▸ SUPPLIED DATA:
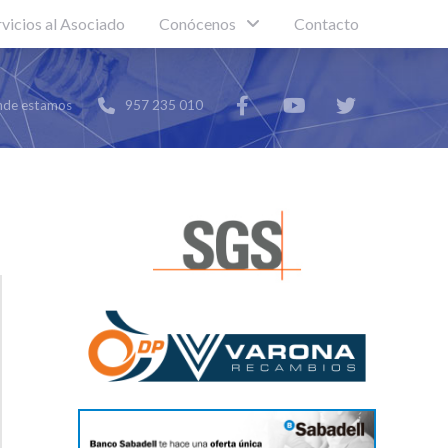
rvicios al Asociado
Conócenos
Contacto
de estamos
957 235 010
---
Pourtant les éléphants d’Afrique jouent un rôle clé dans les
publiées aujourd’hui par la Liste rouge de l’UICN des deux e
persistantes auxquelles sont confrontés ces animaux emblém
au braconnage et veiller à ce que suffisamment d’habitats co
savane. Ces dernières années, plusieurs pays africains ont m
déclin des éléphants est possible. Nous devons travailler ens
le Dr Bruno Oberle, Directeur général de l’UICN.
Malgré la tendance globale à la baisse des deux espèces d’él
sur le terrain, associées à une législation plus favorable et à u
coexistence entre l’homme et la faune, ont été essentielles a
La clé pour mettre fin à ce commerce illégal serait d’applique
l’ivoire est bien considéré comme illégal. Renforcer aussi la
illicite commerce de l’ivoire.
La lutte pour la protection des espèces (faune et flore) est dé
--
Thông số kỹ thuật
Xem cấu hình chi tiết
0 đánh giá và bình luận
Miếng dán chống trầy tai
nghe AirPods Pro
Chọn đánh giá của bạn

▸ WORK INSTRUCTION: Locate the lines above that contain "đánh" and copy them.

▸ WORKED SOLUTION:
0 đánh giá và bình luận
Chọn đánh giá của bạn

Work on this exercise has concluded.